* Study text *
★ ★ ★

The invention relates to switched capacitor band gap reference circuits, and more particularly to "curvature correction" therefor.
The closest prior art is believed to include U.S. Pat. Nos. 5,059,820, 4,375,595 (Ulmer et al.), and U.S. Pat. No. 5,563,504 (Gilbert et al.), which disclose switched capacitor band gap reference circuits having no curvature compensation.
Silicon band-gap voltage reference circuits are widely used to provide precision internal reference voltages in integrated circuits. There are many implementations of band-gap reference circuits, most of which have been of a "continuous time" nature. That is, most of the known band-gap reference circuits are analog circuits that do not include switching circuitry. However, many CMOS integrated circuit structures include nearly ideal capacitors; this has led to development of accurate band-gap reference voltage circuits using "discrete time" switched capacitor circuits. The above mentioned patents disclose several such switched capacitor band-gap voltage reference circuits, in which ratios of nearly ideal capacitors determine reference voltage scaling factors.
Prior art FIG. 1 shows switched capacitor voltage reference circuit 1, which includes a conventional switched capacitor voltage reference circuit 2 as generally disclosed in above mentioned U.S. Pat. No. 5,059,820, with a conventional sample/hold and buffer output circuit 4. Briefly, the currents NI and I of current sources 16 and 18, respectively, are time-multiplexed during non-overlapping clock signals .phi.1 and .phi.2 to produce the current I.sub.1 flowing through diode-connected transistor Q1 so as to produce in a capacitor C2A a charge proportional to a V.sub.BE voltage of transistor Q1 when it is conducting current NI; that charge, which has a negative temperature coefficient, then is transferred to feedback capacitor C2. Then, a change in charge proportional to a .DELTA.V.sub.BE voltage which transistor Q1 undergoes when the current through it changes from NI to I is stored on capacitor C1; that charge, which is proportional to absolute temperature, then is transferred to feedback capacitor C2. The net charge transferred to feedback capacitor C2 is converted by operational amplifier 25 to the voltage V.sub.OUT on conductor 27. A conventional sample and hold circuit and buffer circuit 4 simply converts the voltage V.sub.OUT to a "continuous time" reference voltage V.sub.REF.

★ ★ ★

* Dataset entries *
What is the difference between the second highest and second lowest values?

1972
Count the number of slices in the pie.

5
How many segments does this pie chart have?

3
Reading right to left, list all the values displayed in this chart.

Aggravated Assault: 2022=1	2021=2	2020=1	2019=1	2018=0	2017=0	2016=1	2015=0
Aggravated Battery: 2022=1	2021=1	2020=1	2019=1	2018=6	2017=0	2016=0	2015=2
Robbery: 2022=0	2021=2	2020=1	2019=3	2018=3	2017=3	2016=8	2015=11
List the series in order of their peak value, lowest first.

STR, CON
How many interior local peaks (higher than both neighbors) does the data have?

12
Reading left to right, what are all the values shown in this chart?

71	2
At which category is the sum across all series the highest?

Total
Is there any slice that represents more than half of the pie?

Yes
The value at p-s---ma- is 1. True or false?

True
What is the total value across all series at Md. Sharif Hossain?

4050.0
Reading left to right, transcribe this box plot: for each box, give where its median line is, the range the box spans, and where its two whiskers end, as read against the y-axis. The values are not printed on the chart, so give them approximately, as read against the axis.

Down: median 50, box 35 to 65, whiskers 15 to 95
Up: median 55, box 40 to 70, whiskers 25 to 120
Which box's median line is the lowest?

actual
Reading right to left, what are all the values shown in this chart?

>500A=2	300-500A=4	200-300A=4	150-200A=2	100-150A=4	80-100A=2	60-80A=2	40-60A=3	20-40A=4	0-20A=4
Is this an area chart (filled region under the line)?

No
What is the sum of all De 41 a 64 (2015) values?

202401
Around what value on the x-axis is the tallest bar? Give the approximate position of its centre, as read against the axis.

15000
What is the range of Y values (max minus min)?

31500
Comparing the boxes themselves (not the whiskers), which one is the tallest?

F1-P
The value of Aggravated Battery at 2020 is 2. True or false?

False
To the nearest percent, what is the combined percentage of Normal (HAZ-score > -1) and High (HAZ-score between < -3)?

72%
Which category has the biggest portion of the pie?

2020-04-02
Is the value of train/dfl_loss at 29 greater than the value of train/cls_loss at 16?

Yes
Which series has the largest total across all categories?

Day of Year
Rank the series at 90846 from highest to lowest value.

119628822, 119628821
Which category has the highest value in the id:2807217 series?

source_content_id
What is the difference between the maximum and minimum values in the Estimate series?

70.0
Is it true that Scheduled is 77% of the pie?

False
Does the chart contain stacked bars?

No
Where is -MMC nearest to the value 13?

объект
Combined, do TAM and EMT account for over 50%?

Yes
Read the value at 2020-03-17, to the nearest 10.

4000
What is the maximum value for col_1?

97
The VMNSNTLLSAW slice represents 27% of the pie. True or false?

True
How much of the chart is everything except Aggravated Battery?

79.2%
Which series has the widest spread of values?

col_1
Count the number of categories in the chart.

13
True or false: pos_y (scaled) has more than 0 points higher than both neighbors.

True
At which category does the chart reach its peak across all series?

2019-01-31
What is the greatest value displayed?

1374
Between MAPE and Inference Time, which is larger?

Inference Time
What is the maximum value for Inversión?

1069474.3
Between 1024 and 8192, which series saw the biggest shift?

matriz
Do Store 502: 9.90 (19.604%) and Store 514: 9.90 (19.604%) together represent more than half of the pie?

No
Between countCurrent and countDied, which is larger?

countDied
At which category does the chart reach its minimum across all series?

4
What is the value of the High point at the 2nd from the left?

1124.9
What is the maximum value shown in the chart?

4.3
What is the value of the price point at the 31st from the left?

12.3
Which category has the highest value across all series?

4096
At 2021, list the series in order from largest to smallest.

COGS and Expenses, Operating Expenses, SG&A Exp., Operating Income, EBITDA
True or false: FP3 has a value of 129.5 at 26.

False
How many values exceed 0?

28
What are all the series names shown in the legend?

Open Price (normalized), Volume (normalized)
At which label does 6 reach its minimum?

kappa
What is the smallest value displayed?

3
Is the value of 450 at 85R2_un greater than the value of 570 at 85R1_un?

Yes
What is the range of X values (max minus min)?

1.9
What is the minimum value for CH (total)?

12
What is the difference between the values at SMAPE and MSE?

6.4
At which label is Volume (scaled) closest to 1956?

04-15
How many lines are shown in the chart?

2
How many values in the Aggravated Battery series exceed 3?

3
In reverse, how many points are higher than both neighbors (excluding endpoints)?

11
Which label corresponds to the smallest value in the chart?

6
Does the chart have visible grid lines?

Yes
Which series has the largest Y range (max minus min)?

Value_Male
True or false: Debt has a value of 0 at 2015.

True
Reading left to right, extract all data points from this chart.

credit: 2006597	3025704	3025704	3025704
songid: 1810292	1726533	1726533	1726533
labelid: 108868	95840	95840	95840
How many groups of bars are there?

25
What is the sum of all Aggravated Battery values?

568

★ ★ ★

Could you pick up the patent text on switched capacitor band gap reference circuits right after its last sentence, the one about the sample and hold and buffer circuit producing V.sub.REF? None of these lines has any bearing on the work here.

The circuit of prior art FIG. 1 and all of the known band-gap reference circuits perform, in essence, the summation of a base-emitter voltage V.sub.BE of a transistor which has a negative temperature coefficient with a PTAT (proportional to absolute temperature) voltage which has a positive temperature coefficient in order to achieve cancellation of the positive and negative temperature coefficients. However, all band-gap reference circuits also exhibit an inherent undesirable "curvature" in their reference voltage versus temperature characteristic, due to the non-linearity of the temperature coefficient of the V.sub.BE voltage of any bipolar transistor. So-called "curvature compensation" circuitry has been used in conjunction with the known "continuous time" band-gap voltage reference circuits in order to achieve reduction in such curvature, as shown in U.S. Pat. No. 5,519,308 (Gilbert et al.). However, the known prior curvature compensation circuits are compatible only with the known "continuous time" or analog band-gap voltage reference circuits, but have not been used with switched capacitor band-gap voltage reference circuits.